Die Verkürzung der Wartezeiten für den Fussverkehr an lichtsignalgesteuerten Querungen ist ein wichtiger Aspekt für die Schaffung von attraktiven Bedingungen für den Fussverkehr rund um den Schulhausplatz. Daher wurden 2012 und 2019 die Wartezeiten an den beiden Querungen "Ländli" und "Oberstadt" ausgewertet und verglichen.

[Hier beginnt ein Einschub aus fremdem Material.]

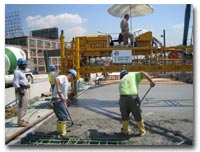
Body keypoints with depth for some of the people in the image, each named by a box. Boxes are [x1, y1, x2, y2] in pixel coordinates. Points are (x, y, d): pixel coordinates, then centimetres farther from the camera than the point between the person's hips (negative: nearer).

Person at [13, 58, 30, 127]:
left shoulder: (22, 72, 18)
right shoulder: (17, 72, -12)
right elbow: (15, 83, -19)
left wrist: (27, 85, 12)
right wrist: (20, 90, -24)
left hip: (25, 89, 10)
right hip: (21, 90, -10)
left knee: (25, 105, 16)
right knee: (22, 106, -8)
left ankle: (21, 119, 26)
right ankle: (20, 121, -2)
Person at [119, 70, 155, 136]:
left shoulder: (121, 81, 28)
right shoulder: (134, 75, 20)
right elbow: (143, 73, 0)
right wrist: (151, 81, 1)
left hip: (123, 98, 3)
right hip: (133, 98, -2)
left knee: (124, 116, 25)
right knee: (138, 116, 16)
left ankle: (126, 130, 40)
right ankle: (142, 131, 32)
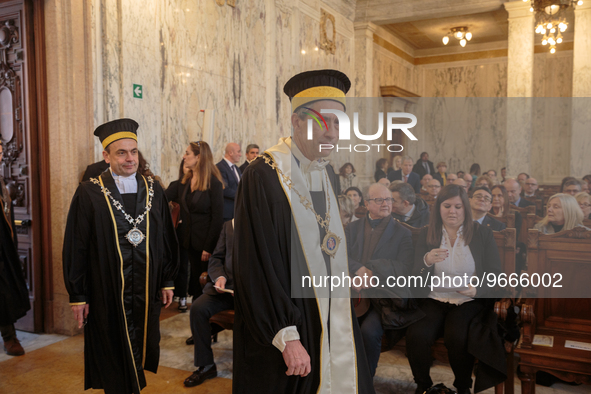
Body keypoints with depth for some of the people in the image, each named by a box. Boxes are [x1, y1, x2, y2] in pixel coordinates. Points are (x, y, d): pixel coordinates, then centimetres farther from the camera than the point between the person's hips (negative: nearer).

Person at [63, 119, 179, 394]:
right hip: (107, 295, -3)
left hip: (146, 292, 3)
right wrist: (78, 296, -5)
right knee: (114, 363, 10)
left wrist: (168, 281, 6)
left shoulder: (153, 190, 3)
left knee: (140, 350, 17)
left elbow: (166, 237, 6)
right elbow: (76, 247, -6)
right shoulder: (89, 193, -8)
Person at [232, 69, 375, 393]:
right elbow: (258, 269, -19)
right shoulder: (264, 177, -17)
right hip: (284, 326, -6)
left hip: (332, 323, 7)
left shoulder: (329, 176, 6)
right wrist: (287, 338, -19)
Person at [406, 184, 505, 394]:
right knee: (416, 335, -26)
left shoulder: (483, 233, 4)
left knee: (456, 337, -31)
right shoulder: (426, 234, 6)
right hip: (434, 300, 1)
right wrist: (427, 261, -20)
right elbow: (415, 280, 2)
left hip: (470, 301, -1)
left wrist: (477, 290, -20)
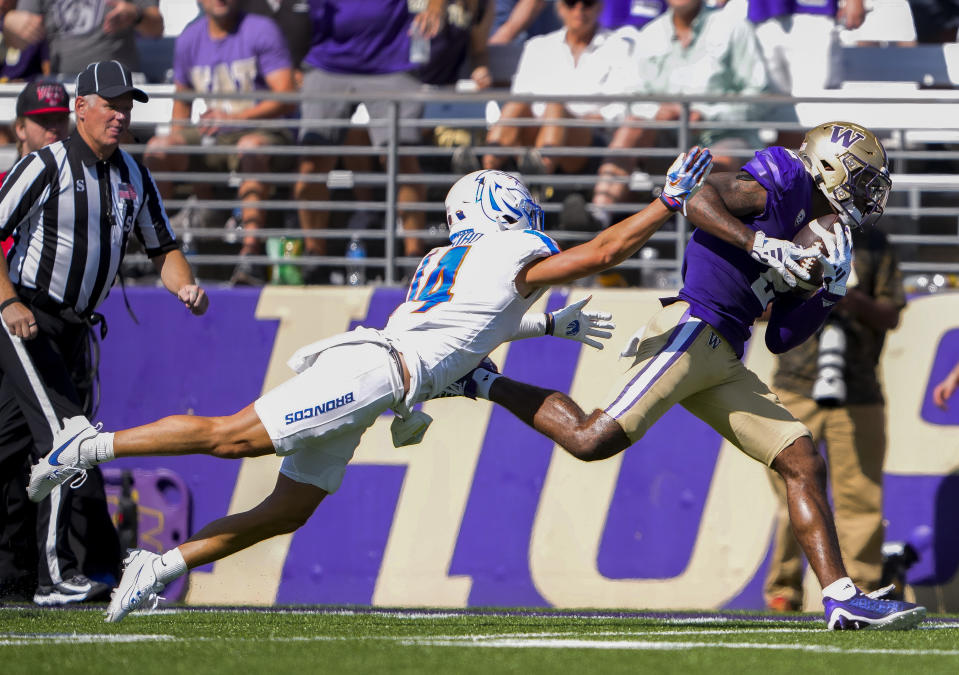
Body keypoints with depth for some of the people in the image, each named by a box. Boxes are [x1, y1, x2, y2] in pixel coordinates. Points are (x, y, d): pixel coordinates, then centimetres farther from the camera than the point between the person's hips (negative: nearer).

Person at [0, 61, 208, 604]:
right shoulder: (46, 165, -11)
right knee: (67, 437, -16)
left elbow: (163, 248, 15)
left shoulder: (134, 176, 10)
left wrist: (184, 286, -6)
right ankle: (58, 576, -15)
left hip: (77, 329, 6)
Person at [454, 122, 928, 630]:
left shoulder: (803, 237, 27)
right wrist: (757, 244, -24)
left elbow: (781, 338, 25)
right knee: (592, 440, -19)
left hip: (724, 365, 10)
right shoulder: (783, 179, 2)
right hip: (692, 330, -10)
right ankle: (483, 382, 2)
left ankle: (841, 598, 1)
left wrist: (829, 294, 13)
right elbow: (702, 200, -14)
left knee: (804, 466, 2)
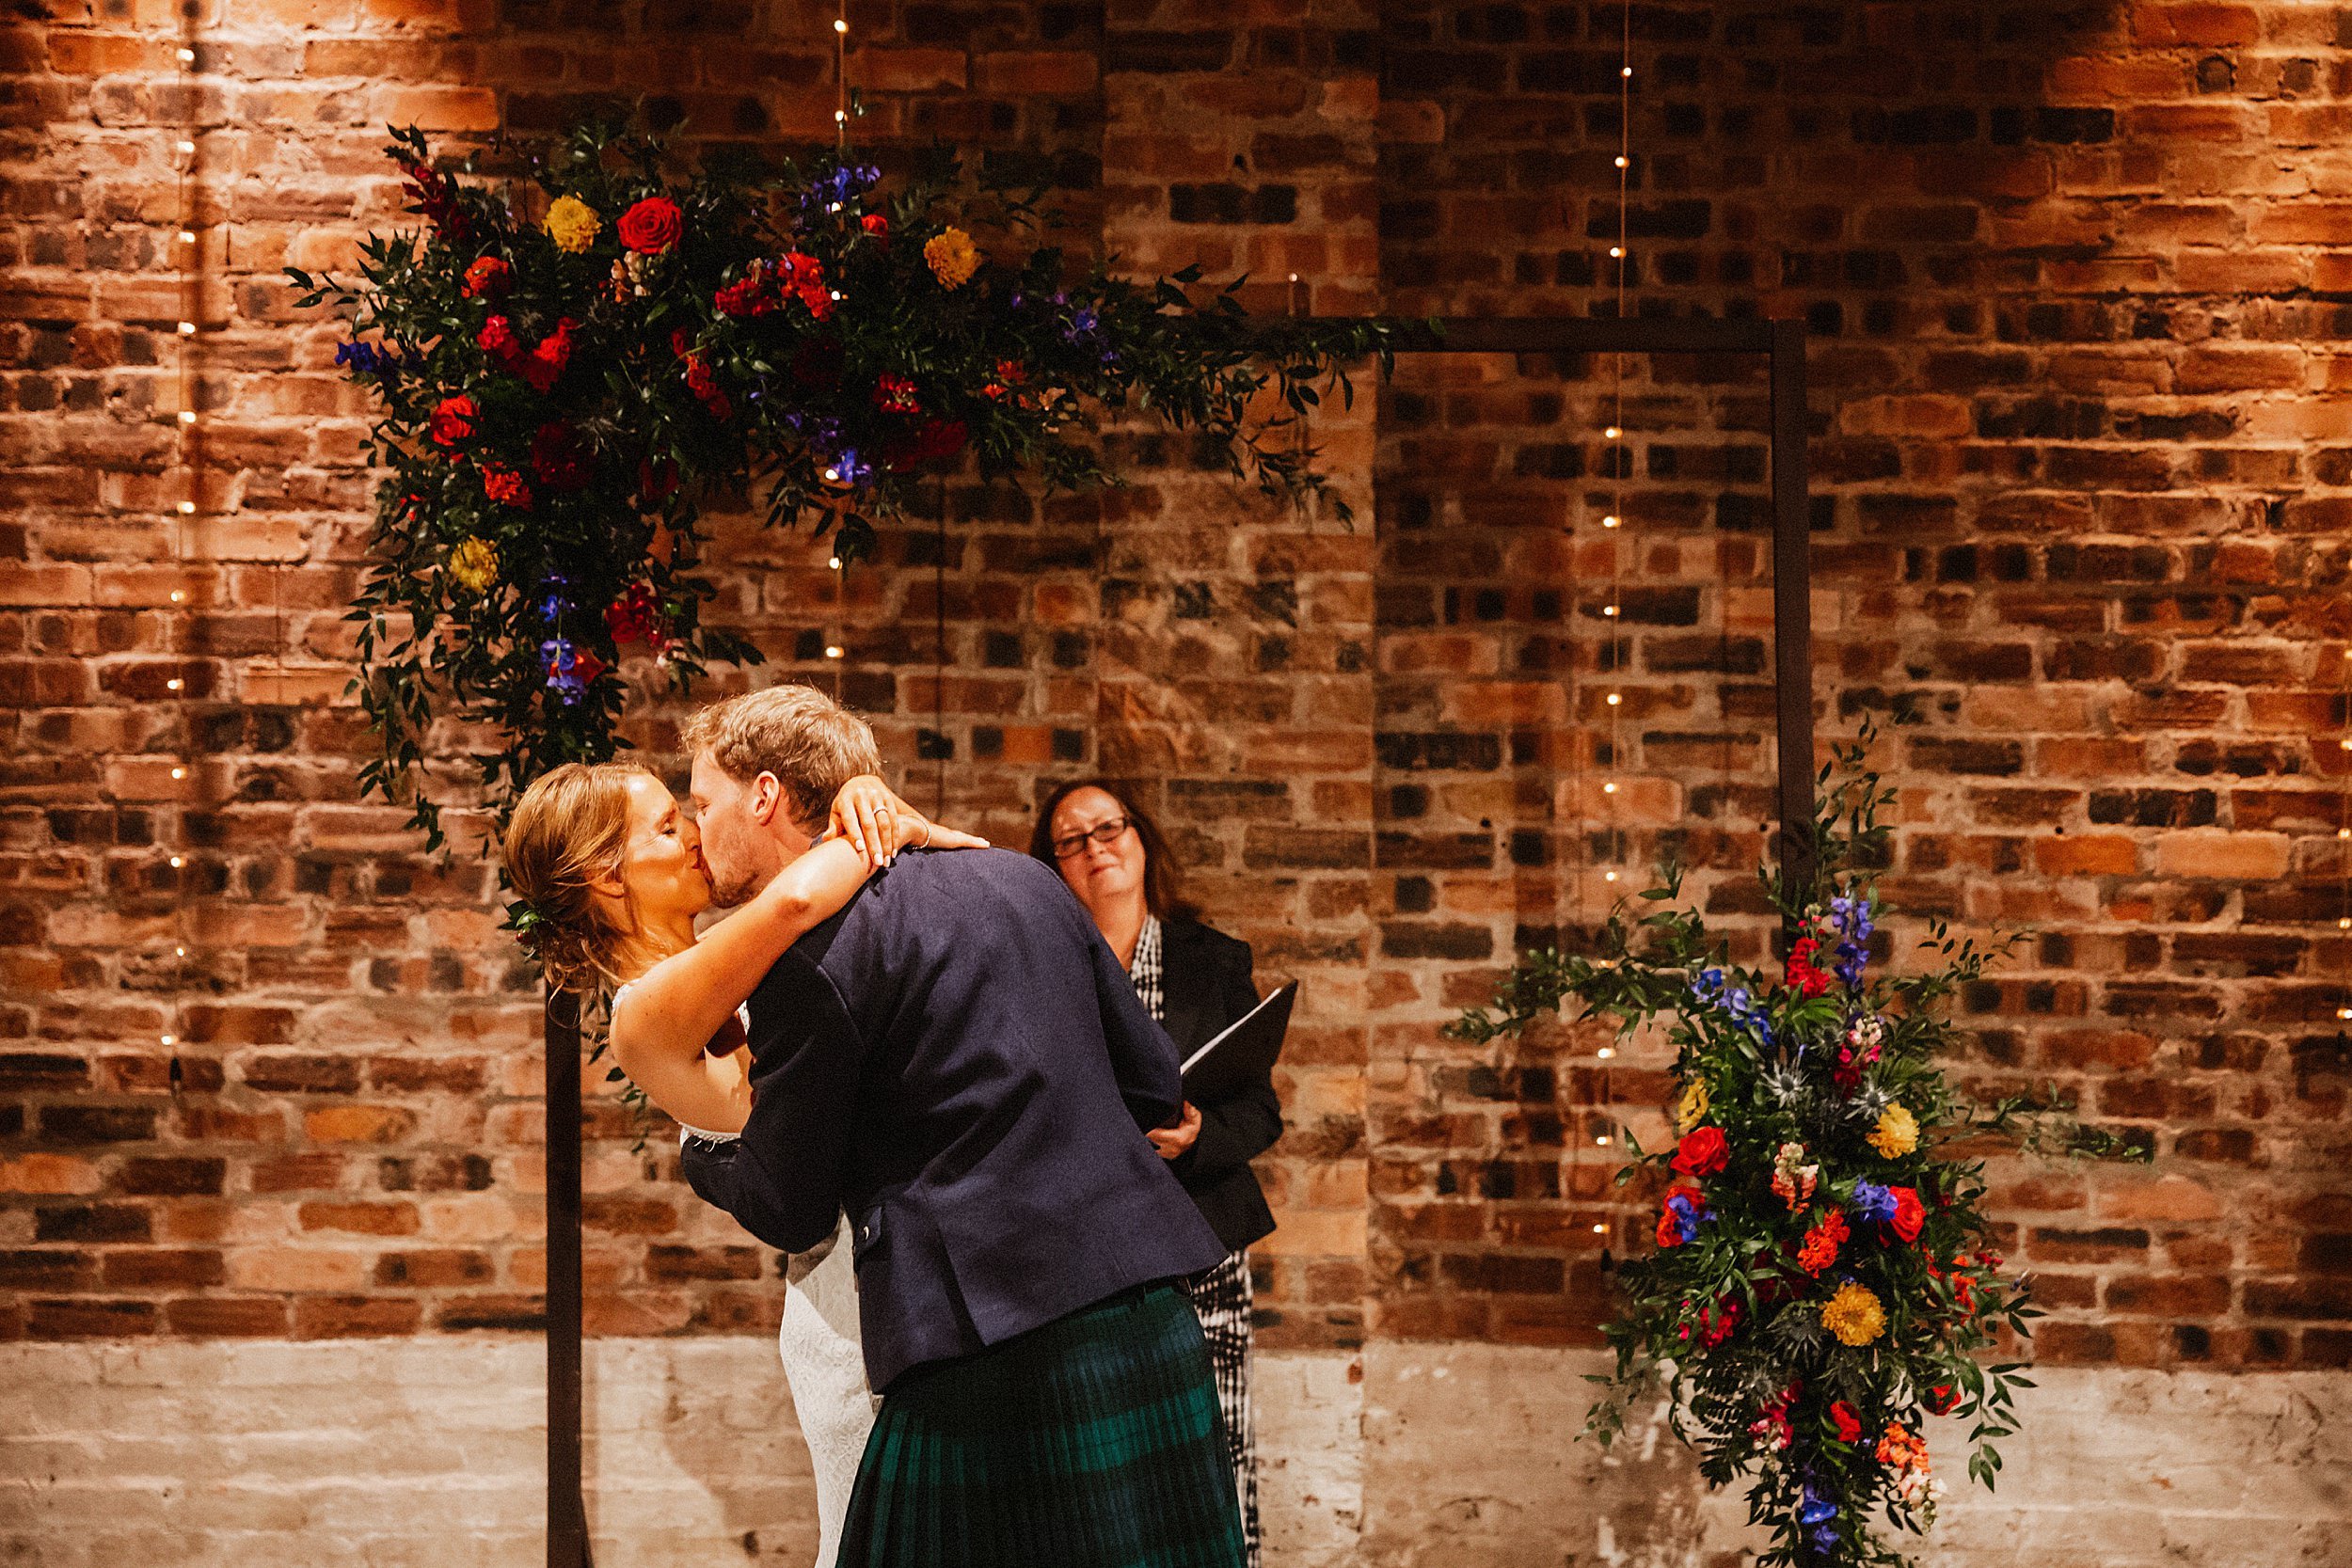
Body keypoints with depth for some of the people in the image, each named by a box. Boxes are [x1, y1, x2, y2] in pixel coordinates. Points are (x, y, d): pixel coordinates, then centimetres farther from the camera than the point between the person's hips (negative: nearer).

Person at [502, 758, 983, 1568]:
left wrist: (865, 798, -7)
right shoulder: (646, 1011, -16)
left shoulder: (713, 955, 11)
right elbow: (793, 898, -32)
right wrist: (900, 833, -15)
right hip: (848, 1282, -9)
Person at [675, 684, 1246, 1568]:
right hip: (1152, 1328, 7)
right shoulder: (1021, 879, 14)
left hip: (996, 1353, -7)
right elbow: (1157, 1087, 18)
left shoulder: (809, 953, -6)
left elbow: (790, 1212, 1)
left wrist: (698, 1151, 21)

Die Resultate zeigen ein relativ uneinheitliches Bild mit tendenziell sogar längeren Wartezeiten für die Fussgängerinnen und Fussgänger nach der Neugestaltung. Das entsprechende Ziel der Verkürzung der Wartezeiten konnte folglich nicht erreicht werden. Die Einstellung der neuen Lichtsignalanlage am Schulhausplatz ist aus Sicht aller Verkehrsteilnehmenden optimiert (Querungen des Fussverkehrs sowie die zu verarbeitenden Verkehrsmengen des MIV wie auch die Anzahl Kurse des öV). Die stärkere Priorisierung des Fussverkehrs (beispielsweise durch die Zuweisung von längeren oder häufigeren Grünzeiten) hätte unmittelbar negative Auswirkungen auf den MIV und damit insbesondere auch auf den öV zur Folge. Heute führt die konsequente Priorisierung des öV (Busanmeldungen) regelmässig zu Verschiebungen in den Umlaufzeiten zuungunsten des MIV wie auch des Fussverkehrs. Die Sicherstellung der Fahrplanstabilität für den öV hat höchste Priorität – dies auch gegenüber dem MIV und dem Fussverkehr. Unter diesen Vorzeichen ist eine konstante Verbesserung für den Fussverkehr aufgrund der verfügbaren Leistungsfähigkeit des Systems nicht möglich.